Full history – For this analysis, I used a snapshot Planet file from February 2, 2012. A snapshot planet does not contain any historical information about the features – only the current feature version is represented. In a next iteration of this analysis, I would like to use the full history planets that have been available for a while now. Using full history enables me to see how many users have been involved in creating and maintaining ways through time, and how many of them have been active in the last month / year. It also offers an opportunity to identify periods in time when the local community has been particularly active.

Relate users to population / land area – The absolute number of users who contributed to OSM in an area is only mildly instructive. It’d be more interesting if that number were related to the population of that area, or to the land area. Or a combination. We might just find out how many mappers it takes to ‘cover’ an area (i.e. get and keep the other metrics above certain thresholds).

Routing specific metrics – One of the most promising applications of OSM data, and one of the most interesting commercially, is routing. Analyzing the quality of the road network is an essential part of assessing the ‘cost’ of using OpenStreetMap in lieu of other road network data that costs real money. A shallow analysis like I’ve done here is not going to cut it for that purpose though.

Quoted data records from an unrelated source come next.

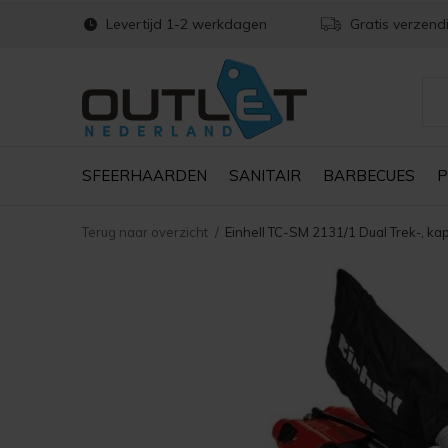
Levertijd 1-2 werkdagen
Gratis verzend
SFEERHAARDEN
SANITAIR
BARBECUES
P
Terug naar overzicht
Einhell TC-SM 2131/1 Dual Trek-, 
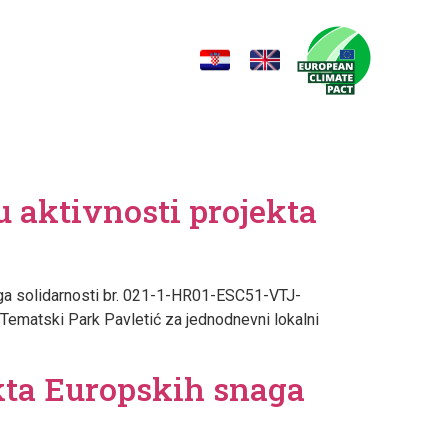
Novosti
Kontakt
 aktivnosti projekta
snaga solidarnosti br. 021-1-HR01-ESC51-VTJ-
 Tematski Park Pavletić za jednodnevni lokalni
kta Europskih snaga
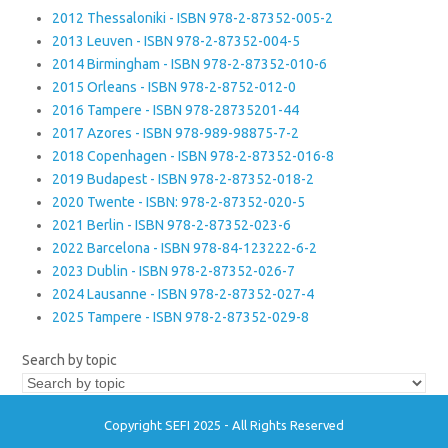
2012 Thessaloniki - ISBN 978-2-87352-005-2
2013 Leuven - ISBN 978-2-87352-004-5
2014 Birmingham - ISBN 978-2-87352-010-6
2015 Orleans - ISBN 978-2-8752-012-0
2016 Tampere - ISBN 978-28735201-44
2017 Azores - ISBN 978-989-98875-7-2
2018 Copenhagen - ISBN 978-2-87352-016-8
2019 Budapest - ISBN 978-2-87352-018-2
2020 Twente - ISBN: 978-2-87352-020-5
2021 Berlin - ISBN 978-2-87352-023-6
2022 Barcelona - ISBN 978-84-123222-6-2
2023 Dublin - ISBN 978-2-87352-026-7
2024 Lausanne - ISBN 978-2-87352-027-4
2025 Tampere - ISBN 978-2-87352-029-8
Search by topic
Copyright SEFI 2025 - All Rights Reserved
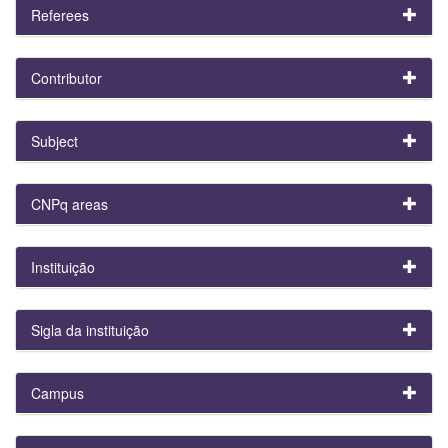
Referees
Contributor
Subject
CNPq areas
Instituição
Sigla da instituição
Campus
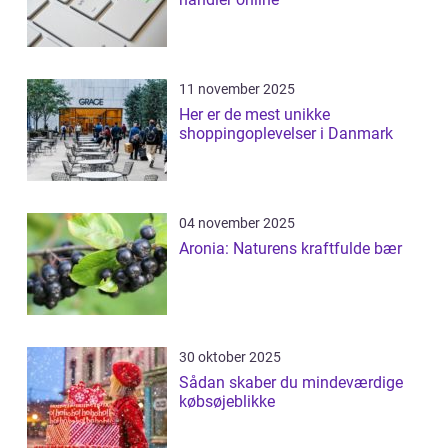
11 november 2025
Her er de mest unikke
shoppingoplevelser i Danmark
04 november 2025
Aronia: Naturens kraftfulde bær
30 oktober 2025
Sådan skaber du mindeværdige
købsøjeblikke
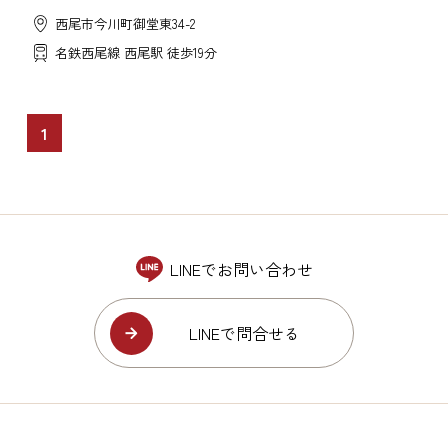
西尾市今川町御堂東34-2
名鉄西尾線 西尾駅 徒歩19分
1
LINEでお問い合わせ
LINEで問合せる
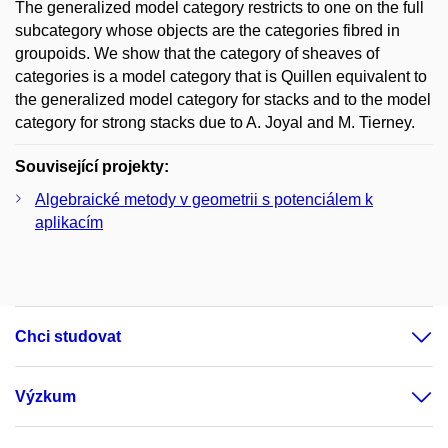
The generalized model category restricts to one on the full
subcategory whose objects are the categories fibred in
groupoids. We show that the category of sheaves of
categories is a model category that is Quillen equivalent to
the generalized model category for stacks and to the model
category for strong stacks due to A. Joyal and M. Tierney.
Související projekty:
Algebraické metody v geometrii s potenciálem k
aplikacím
Chci studovat
Výzkum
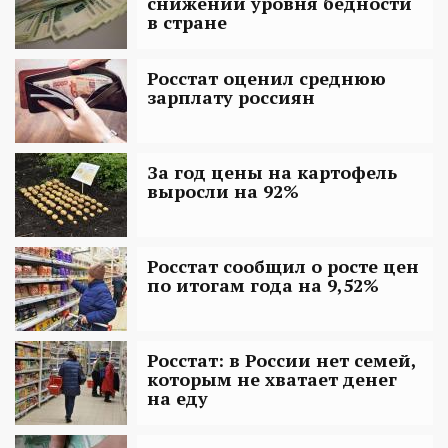
снижении уровня бедности
в стране
Росстат оценил среднюю
зарплату россиян
За год цены на картофель
выросли на 92%
Росстат сообщил о росте цен
по итогам года на 9,52%
Росстат: в России нет семей,
которым не хватает денег
на еду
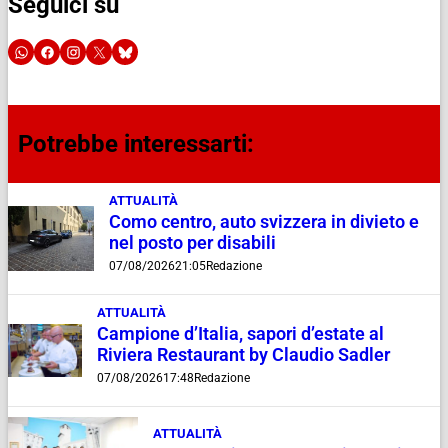
Seguici su
Potrebbe interessarti:
ATTUALITÀ
Como centro, auto svizzera in divieto e
nel posto per disabili
07/08/2026
21:05
Redazione
ATTUALITÀ
Campione d’Italia, sapori d’estate al
Riviera Restaurant by Claudio Sadler
07/08/2026
17:48
Redazione
ATTUALITÀ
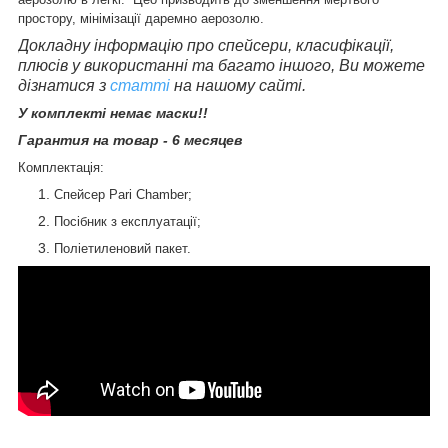
простору
,
мінімізації даремно аерозолю.
Докладну інформацію про спейсери, класифікації,
плюсів у використанні та багато іншого, Ви можете
дізнатися з
статті
на нашому сайті.
У комплекті немає маски!!
Гарантия на товар - 6 месяцев
Комплектація:
Спейсер Pari Chamber;
Посібник з експлуатації;
Поліетиленовий пакет
​.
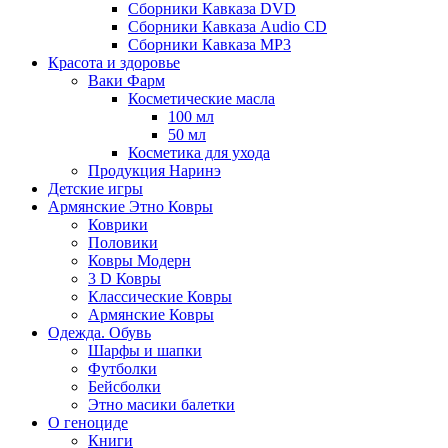
Сборники Кавказа DVD
Сборники Кавказа Audio CD
Сборники Кавказа MP3
Красота и здоровье
Ваки Фарм
Косметические масла
100 мл
50 мл
Косметика для ухода
Продукция Наринэ
Детские игры
Армянские Этно Ковры
Коврики
Половики
Ковры Модерн
3 D Ковры
Классические Ковры
Армянские Ковры
Одежда. Обувь
Шарфы и шапки
Футболки
Бейсболки
Этно масики балетки
О геноциде
Книги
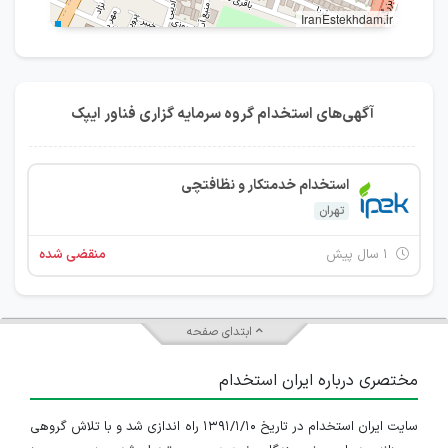
IranEstekhdam.ir
آگهی‌های استخدام گروه سرمایه گزاری فناور ایپک
استخدام خدمتکار و نظافتچی
تهران
۱ سال پیش
منقضی شده
ابتدای صفحه
مختصری درباره ایران استخدام
سایت ایران استخدام در تاریخ ۱۳۹۱/۱/۱۰ راه اندازی شد و با تلاش گروهی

We will need to know about topological consistency, correct and complete mapping of turn restrictions, grade separations, lanes, traffic lights, and other salient features. There is only so much of that we can do without resorting to comparative analysis, but we can at least devise some quantitative metrics for some.

Technical Background

  • I used the State and County (and equivalent) borders from the TIGER 2010 dataset to determine the study areas.
  • I used osm-history-splitter (by Peter Körner) to do the actual splitting. For this, I needed to convert the TIGER shapefiles to OSM POLY files, for which I used ogr2poly, written by Josh Doe.
  • I used Jochen Topf‘s osmium, more specifically osmjs, for the data processing. The script I ran on all the study areas lives in github.
  • I collated all the results using some python and bash hacking. I used the PostgreSQL COPY function to import the results into a PostgreSQL table.
  • Using a PostgreSQL view, I combined the analysis result data with the geometry tables (which I previously imported into Postgis using shp2pgsql).
  • I exported the views as shapefiles using ogr2ogr, which also offers the option of simplifying the geometries in one step. Useful because the non-generalized counties shapefile is 230MB and takes a long time to load in a GIS).
  • I created the visualizations in Quantum GIS, using its excellent styling tool. I mostly used a quantiles distribution (for equal-sized bins) for the classes, which I tweaked to get prettier class breaks.

I’m planning to do an informal session on this process (focusing on the osmjs / osmium bit) at the upcoming OpenStreetMap hack weekend in DC. I hope to see you there!